You are viewing a plain text version of this content. The canonical link for it is here.

Posted to user@hbase.apache.org by Felix Sprick <fs...@gmail.com> on 2011/05/04 09:54:09 UTC

hbase data distribution

Hi,

What I want to achieve is that my hbase clients are using all machines
in the hbase cluster when writing data concurrently. How should I
design the rowkey and what other settings do I have to configure to
achieve that all machines in the cluster are addressed and not all
writes end up on the same regionserver? I have a test setup with 10
clients and 4 regionserver, so I would like to see all 4 regionservers
used when the 10 clients write in parallel data into hbase.

thanks,
Felix

Re: hbase data distribution

Posted by Stack <st...@duboce.net>.

Make sure you have enough as many regions as you have servers when you
start loading.  See
http://hbase.apache.org/apidocs/org/apache/hadoop/hbase/client/HBaseAdmin.html#createTable(org.apache.hadoop.hbase.HTableDescriptor,
byte[], byte[], int) and its adjacent methods in the API.   If you
choose where the region boundaries are carefully then you should get
even loading from the get go.  Otherwise, you'll have to wait a while
until you have put up enough data for HBase balancing to have an
effect  You can hand-split regions and move manually in the shell
during the load startup if you want to bring on the balance ahead of
the automated balance (it runs by default every 5 minutes -- or again,
from the shell you can force a balance to run).

St.Ack

On Wed, May 4, 2011 at 12:54 AM, Felix Sprick <fs...@gmail.com> wrote:
> Hi,
>
> What I want to achieve is that my hbase clients are using all machines
> in the hbase cluster when writing data concurrently. How should I
> design the rowkey and what other settings do I have to configure to
> achieve that all machines in the cluster are addressed and not all
> writes end up on the same regionserver? I have a test setup with 10
> clients and 4 regionserver, so I would like to see all 4 regionservers
> used when the 10 clients write in parallel data into hbase.
>
> thanks,
> Felix
>

#### Dataset extract
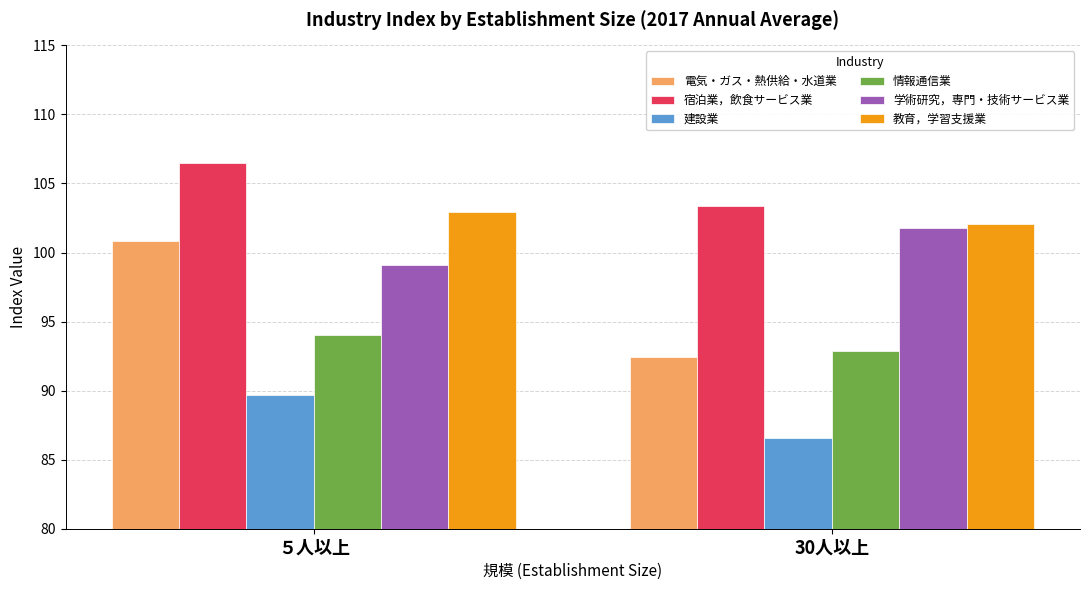

How many bars are there in each group?

6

#### Exercise directions
Decide whether each statement below agrees with the hbase data distribution thread above, and answer yes or no for each, quoting the deciding words of the thread. (a) The test setup has 10 clients and 4 regionservers. (b) The automated balance runs by default every 10 minutes. (c) The reply says a balance can be forced to run from the shell.

#### Your solution
(a) Yes: "I have a test setup with 10 clients and 4 regionserver"
(b) No: "it runs by default every 5 minutes"
(c) Yes: "from the shell you can force a balance to run"